::: TEXT

If you live on this side of the Atlantic you might have
missed the kerfuffle over Hilary Mantel’s description of Kate Middleton, Duchess of Cambridge, future Queen of England.
Mantel, a distinguished and decorated writer sprinkled a lecture on royal bodies with some decidedly unflattering words about the pregnant duchess. The reaction was swift and largely negative. It was as though someone
had flashed a red cape in front of the bull of the British establishment. Even British Prime Minister David Cameron rushed to defend the duchess.
Many of those who attacked Mantel did so in language that was inelegant to the point of being obnoxious.
Apparently, there's some truth to the fact that there is no such thing as bad publicity because the kerfuffle has caused Mantel's book sales to increase.
Mantel’s defenders have now responded. They insist that her words have been taken
out of context and therefore were distorted. She was not attacking the Duchess;
she was pointing to what the monarchy had done to poor Kate Middleton.
Mantel said:
… I saw
Kate becoming a jointed doll on which certain rags are hung. In those days she
was a shop-window mannequin, with no personality of her own, entirely defined
by what she wore. These days she is a mother-to-be, and draped in another set
of threadbare attributions. Once she gets over being sick, the press will find
that she is radiant. They will find that this young woman’s life until now was
nothing, her only point and purpose being to give birth.

::::::

§ **WORK INSTRUCTIONS**:
1 – In the article on Hilary Mantel's remarks about the Duchess of Cambridge, which British prime minister rushed to defend the duchess?
2 – Please resume the article on Hilary Mantel's remarks about the Duchess of Cambridge, continuing on from its final sentence.

::: COLLECTED MATERIAL

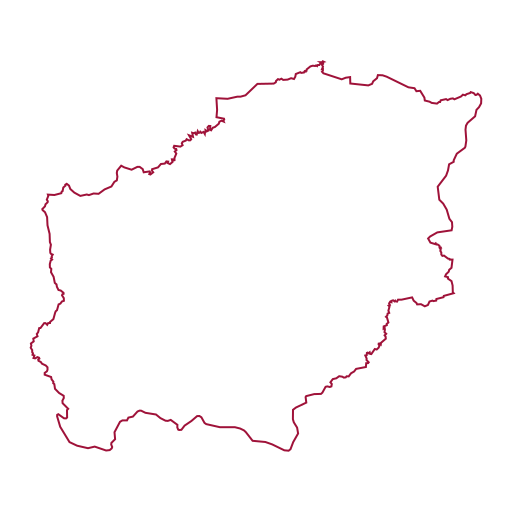 the district of Tamot, Phatthalung, Thailand
{"feature_id": "78962969B20479375564270", "entity_name": "Tamot", "entity_type": "district", "adm_level": 2, "iso_a3": "THA", "parent_name": "Thailand", "parent_adm1": "Phatthalung", "projection": "orthographic", "projection_center": [100.035, 7.286], "detail": "fine", "context": "isolated", "style": "outline", "palette": "rose", "viewbox_px": 512, "rotation_deg": 0, "n_neighbors": 0, "source": "geoboundaries", "source_scale": "gbopen_adm2", "svg_char_len": 5922}
<svg xmlns="http://www.w3.org/2000/svg" viewBox="0 0 512 512"><path d="M420.2,90.8L416.4,91.2L414.5,88.2L408.4,87.3L386.7,76.7L382.6,75.3L377.9,75.1L377.0,78.2L373.2,81.3L372.1,83.8L368.3,85.4L350.3,83.5L350.1,77.1L345.8,77.7L341.7,79.3L323.4,73.3L322.0,71.7L322.9,70.7L322.9,69.0L322.0,69.1L323.0,66.7L322.1,65.1L323.2,63.8L322.8,62.1L323.8,61.8L322.8,61.3L322.2,62.2L320.3,62.2L321.3,62.8L321.3,63.7L320.5,63.3L319.3,65.0L317.4,65.1L317.1,66.1L315.8,65.5L315.2,66.0L312.8,65.7L310.4,66.4L306.7,69.4L306.5,70.8L305.3,70.9L305.5,71.6L304.3,71.7L304.0,72.5L301.2,72.9L300.3,72.2L295.8,74.0L295.3,76.7L294.0,79.0L291.1,78.2L287.6,79.6L283.2,79.9L281.4,78.7L279.4,79.7L278.0,79.1L276.0,81.0L275.8,82.3L273.7,83.6L257.4,83.9L245.5,95.3L240.4,96.7L237.2,96.7L227.6,98.8L216.4,98.2L217.1,109.9L216.5,117.2L224.0,118.7L224.2,119.6L223.3,120.7L223.7,121.6L221.5,120.7L219.4,121.7L218.8,123.7L214.9,127.0L212.8,127.7L211.1,130.3L210.0,129.6L210.3,126.0L208.8,125.9L207.5,127.4L208.4,130.6L207.2,131.2L205.5,130.1L205.7,131.9L205.0,132.2L204.8,134.0L203.6,131.9L201.5,132.9L200.3,131.7L199.7,132.7L198.6,132.9L197.7,131.2L196.7,134.6L195.8,134.4L195.2,132.6L193.4,133.2L192.2,132.8L193.0,136.8L189.0,135.3L191.2,139.2L190.3,140.3L188.9,140.4L186.6,139.2L185.8,140.6L182.7,141.8L181.8,143.3L182.6,145.2L180.4,146.6L174.2,145.8L173.6,147.4L174.7,148.7L176.2,149.0L176.5,150.1L174.8,151.5L176.3,153.6L174.5,157.9L174.5,160.2L173.3,160.5L172.7,159.3L171.9,159.3L172.5,162.0L170.0,164.1L167.6,163.0L168.1,161.6L166.4,161.4L164.8,163.6L160.9,164.0L158.0,167.4L152.1,169.2L152.0,170.7L153.2,172.3L150.4,174.5L149.3,174.1L150.1,172.4L149.7,171.4L143.7,172.3L142.7,169.1L139.7,166.9L137.3,166.9L131.6,169.7L124.3,167.4L121.2,165.7L117.2,170.6L116.8,173.0L117.4,176.7L116.8,180.4L114.4,181.8L111.4,186.5L104.6,189.4L98.6,193.8L93.6,193.5L88.9,195.1L86.8,194.5L80.3,195.9L74.3,192.6L70.3,189.0L69.0,185.6L66.7,183.8L65.3,184.7L65.5,185.6L63.3,187.5L62.6,191.1L61.7,191.6L61.3,193.2L54.4,195.0L47.9,194.6L48.3,195.9L46.8,199.7L47.8,201.2L47.6,202.3L45.5,204.3L45.0,206.3L42.3,209.1L42.6,210.1L45.0,212.2L47.1,217.1L47.5,225.3L49.6,233.9L49.9,242.1L50.9,244.7L50.1,249.6L50.3,252.8L50.9,253.8L52.7,254.6L51.7,256.3L51.9,257.5L51.0,258.4L52.1,259.6L50.7,260.6L49.8,264.1L49.9,267.4L51.3,268.9L51.0,272.2L53.6,276.8L54.8,282.9L56.5,284.4L56.9,286.8L58.5,290.0L60.7,290.5L63.5,292.8L63.6,293.8L62.4,294.3L62.0,295.3L63.8,298.1L63.9,300.8L61.9,301.5L60.4,303.6L58.6,304.4L57.0,310.2L55.7,311.3L55.1,312.8L53.4,319.1L50.1,321.9L50.0,323.0L48.1,323.1L47.2,324.8L45.5,323.1L44.2,323.1L40.5,328.0L39.2,328.1L38.1,332.3L36.8,334.0L37.5,336.3L33.3,338.6L33.7,341.4L30.9,343.5L31.4,345.8L30.7,347.7L32.2,350.1L32.2,352.2L33.0,353.3L32.5,354.8L34.4,355.5L33.5,358.0L35.1,358.4L37.4,357.1L39.0,357.7L39.4,358.6L38.2,359.6L38.5,360.8L40.8,362.0L42.0,363.7L45.8,365.5L47.5,367.3L47.5,369.8L46.9,371.3L44.7,372.9L44.7,374.7L51.1,377.0L51.6,379.4L53.4,381.7L53.2,383.2L54.3,384.1L55.0,388.8L59.1,393.0L63.7,395.8L63.8,398.0L62.4,400.7L62.6,403.2L68.2,408.8L67.0,410.1L67.1,417.5L66.1,418.4L64.0,418.3L58.3,414.2L57.2,414.8L57.1,416.3L60.2,426.8L69.5,442.1L77.1,445.7L88.0,448.2L94.7,446.6L106.1,450.5L109.7,450.1L111.7,448.4L112.2,447.0L111.2,444.5L111.4,442.9L115.1,439.2L114.5,432.2L120.0,421.8L122.4,420.4L127.0,420.4L128.4,417.6L132.9,416.6L137.5,411.5L139.7,410.6L141.2,410.7L145.4,412.8L156.0,414.5L160.4,418.1L165.5,420.7L167.8,420.9L170.7,419.9L177.4,424.8L177.3,427.4L178.2,429.6L179.1,430.0L181.4,429.8L184.6,425.6L191.4,421.0L197.1,416.1L199.4,416.0L201.4,417.3L204.5,422.9L206.2,424.1L219.9,427.2L234.9,427.2L240.1,428.5L244.0,430.4L245.9,432.2L252.6,440.8L265.4,442.0L272.2,444.4L284.3,450.3L288.6,450.7L290.5,449.2L293.2,442.1L298.1,433.5L297.1,427.6L293.8,422.3L292.9,419.2L293.0,409.8L296.0,407.5L306.3,402.6L305.6,397.1L306.2,396.1L314.2,394.1L321.0,393.9L322.4,392.6L325.6,386.8L327.3,386.4L329.8,387.0L331.4,386.4L331.8,384.0L330.4,382.3L332.8,379.1L336.3,378.3L339.2,376.2L342.4,376.7L343.8,377.6L345.7,377.4L346.6,376.3L348.7,376.4L351.0,373.3L354.1,371.5L356.1,368.9L365.9,367.0L366.2,363.2L368.1,363.1L368.7,362.3L366.5,360.0L366.6,358.4L365.3,355.5L366.7,355.2L366.9,352.9L367.6,352.6L368.5,353.3L369.7,352.3L370.1,353.9L371.3,354.1L374.8,349.0L376.7,349.5L378.6,347.7L379.5,345.7L378.6,344.4L378.7,343.6L379.9,343.4L380.8,344.3L381.0,342.8L385.8,338.7L385.6,336.6L384.6,335.3L386.2,333.8L384.5,332.2L384.9,329.6L384.7,328.2L383.6,328.7L383.7,326.4L386.8,325.2L386.7,323.9L388.4,322.5L387.0,317.6L386.0,316.8L387.3,315.5L387.6,313.6L389.2,312.9L388.4,310.7L389.5,306.6L388.6,305.6L389.9,305.0L389.1,303.4L390.1,301.8L391.4,302.2L391.3,300.9L393.1,300.3L394.5,301.4L395.1,300.8L395.3,301.3L397.1,301.6L398.0,299.7L401.4,299.7L412.1,297.4L413.7,300.7L416.5,303.0L417.1,304.4L421.0,304.2L424.8,306.3L427.9,305.0L429.5,301.5L432.5,300.6L433.3,301.1L436.2,300.6L436.4,299.0L443.5,297.2L443.8,295.9L453.7,293.2L452.8,292.2L452.6,285.5L451.5,281.1L447.9,278.6L448.0,277.2L445.1,276.4L446.0,274.3L448.7,271.7L449.2,269.8L451.5,267.8L452.5,259.6L449.7,259.6L449.5,258.9L448.0,258.6L444.0,255.6L442.4,255.9L441.3,254.5L441.3,252.5L440.3,250.9L440.7,249.8L440.1,248.6L441.0,248.0L440.6,247.3L439.5,247.3L439.4,245.7L437.5,244.4L436.3,244.5L435.7,243.3L434.8,244.0L430.4,242.6L428.1,238.5L430.1,236.5L437.3,232.4L451.6,230.3L452.3,226.8L452.0,222.2L449.4,218.8L446.7,209.6L443.2,203.6L439.3,199.7L437.7,186.7L446.1,175.7L448.0,170.4L449.1,164.3L453.7,161.8L453.7,160.3L456.8,153.7L464.8,147.8L465.4,146.6L466.3,140.4L465.5,129.6L466.0,125.6L467.6,122.8L475.1,116.3L476.5,109.8L479.0,107.2L481.1,103.4L481.3,98.8L480.0,95.5L477.8,93.7L476.6,94.8L475.4,95.0L473.7,93.1L470.7,92.1L470.1,93.0L466.4,94.2L465.4,95.3L462.9,94.7L461.0,96.5L454.4,99.3L452.9,98.4L450.3,98.8L447.6,100.1L446.1,99.1L440.7,100.3L440.1,102.0L439.0,102.0L437.0,103.6L431.7,102.9L429.6,101.7L424.8,100.5L424.4,97.6L420.2,90.8Z" fill="none" stroke="#9f1239" stroke-width="2"/></svg>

::::::

§ **ANSWERS PER TASK**:
1 – David Cameron

2 –
John Burns defended Mantel in The New York
Times:
Read in
their full context, a 5,800-word essay that Ms. Mantel delivered as a lecture
at the British Museum two weeks ago, the remarks took on a quality of sympathy,
albeit somewhat condescending, rather than the contempt that Ms. Mantel’s
critics saw for the duchess, who is expecting her first child in July. She
married Prince William in 2011.
Ms.
Mantel wrapped her views in an elegant but haughty style, at one point comparing
the British royal family to pandas in a zoo, “expensive to conserve and ill
adapted to any modern environment” but “nice to look at” and an object of pity
for their “precarious situation,” constantly stared at and living out their
lives in a cage.
With all due to respect to John Burns, who is as a fine reporter as there is, it is not too difficult to find a muted contempt in Mantel’s line: “when
she gets over being sick….”
As for the almighty context that supposedly excuses
all of Mantel’s failings, allow me to mention that Middleton’s difficult pregnancy
is part of the larger context in which Mantel’s speech will resonate.
Since Middleton's has not, by all appearances, been an especially
easy pregnancy, Mantel’s words are, at best, churlish, and at worst, contemptuous.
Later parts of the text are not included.